-- Exercise objective --
Wherever the string "Marqués" shows up in the records below, return that line.

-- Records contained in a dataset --

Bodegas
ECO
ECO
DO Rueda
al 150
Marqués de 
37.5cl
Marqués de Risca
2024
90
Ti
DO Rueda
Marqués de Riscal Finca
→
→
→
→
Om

* * *

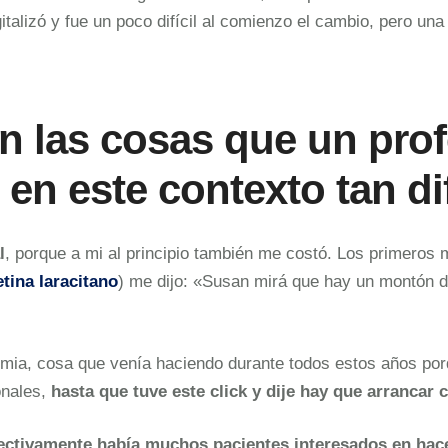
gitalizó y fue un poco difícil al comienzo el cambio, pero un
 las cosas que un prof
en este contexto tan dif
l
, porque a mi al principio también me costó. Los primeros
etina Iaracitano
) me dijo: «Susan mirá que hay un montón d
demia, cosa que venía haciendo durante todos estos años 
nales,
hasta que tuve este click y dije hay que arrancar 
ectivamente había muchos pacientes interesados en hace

-- Output for this task --
Marqués de 
Marqués de Risca
Marqués de Riscal Finca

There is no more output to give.